Note that the appropriate cutoff height for the dendrogram may depend on the specific data set and clustering objective, and may require some trial and error to determine.

Let’s also compare it with the K-means algorithm:

library(plotly)
library(cowplot)
library(ggplot2)

km <- kmeans(iris[, 1:4], centers = 3, nstart = 10)
hcl <- hclust(dist(iris[, 1:4]))

df1 = data.frame(PetalLength = iris$Petal.Length, SetalLength=iris$Sepal.Length, cluster = as.factor(km$cluster))

df2 = data.frame(PetalLength = iris$Petal.Length, SetalLength=iris$Sepal.Length, cluster = as.factor(cutree(hcl, k = 3)))

# plots
p1 <- ggplot(df1) +
  aes(x = PetalLength, y = SetalLength, colour = cluster) +
  geom_point(shape = "circle", size = 2) +
  scale_color_hue(direction = 1) +
  labs(title = "K-Means") +
  theme_minimal() +
  theme(plot.title = element_text(size = 10L, face = "bold.italic"))
  
p2 <- ggplot(df2) +
  aes(x = PetalLength, y = SetalLength, colour = cluster) +
  geom_point(shape = "circle", size = 2) +
  scale_color_hue(direction = 1) +
  labs(title = "Hierarchical Clustering") +
  theme_minimal() +
  theme(plot.title = element_text(size = 10L, face = "bold.italic"))

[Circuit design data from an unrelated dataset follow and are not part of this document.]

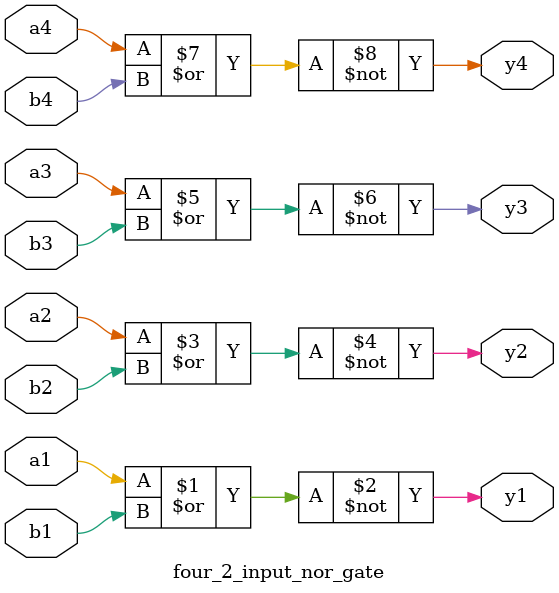
<source format=v>
`timescale 1ns / 1ps

module four_2_input_nor_gate #(parameter DELAY = 10)(
    input wire a1,b1,a2,b2,a3,b3,a4,b4,
    output wire y1,y2,y3,y4
    );
    
    nor #DELAY (y1,a1,b1);
    nor #DELAY (y2,a2,b2);
    nor #DELAY (y3,a3,b3);
    nor #DELAY (y4,a4,b4);
    
endmodule

</source>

plot_grid(p1, p2, ncol = 2)

Hierarchical clustering has a number of advantages, such as the ability to create a detailed hierarchical structure of clusters and the absence of the need to specify the number of clusters in advance. However, it can be computationally expensive for large data sets, and the resulting hierarchy can be difficult to interpret for complex data sets.